(Beginning of MATERIAL FOR THE TASK)

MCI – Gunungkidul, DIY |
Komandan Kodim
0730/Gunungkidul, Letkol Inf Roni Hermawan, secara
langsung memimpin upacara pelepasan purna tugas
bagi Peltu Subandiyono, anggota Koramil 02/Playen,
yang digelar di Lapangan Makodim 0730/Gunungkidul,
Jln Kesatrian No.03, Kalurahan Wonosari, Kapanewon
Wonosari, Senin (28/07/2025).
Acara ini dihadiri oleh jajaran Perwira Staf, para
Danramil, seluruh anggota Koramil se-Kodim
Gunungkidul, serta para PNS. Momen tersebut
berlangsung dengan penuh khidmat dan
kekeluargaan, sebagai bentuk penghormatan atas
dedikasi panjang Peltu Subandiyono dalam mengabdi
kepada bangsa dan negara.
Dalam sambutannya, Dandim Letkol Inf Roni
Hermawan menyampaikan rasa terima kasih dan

(End of MATERIAL FOR THE TASK)

#### EXERCISE DESCRIPTION
Write out the records exactly, starting at the first line and stopping after the line that contains "yang digelar di".

#### RESPONSE AREA
MCI – Gunungkidul, DIY |
Komandan Kodim
0730/Gunungkidul, Letkol Inf Roni Hermawan, secara
langsung memimpin upacara pelepasan purna tugas
bagi Peltu Subandiyono, anggota Koramil 02/Playen,
yang digelar di Lapangan Makodim 0730/Gunungkidul,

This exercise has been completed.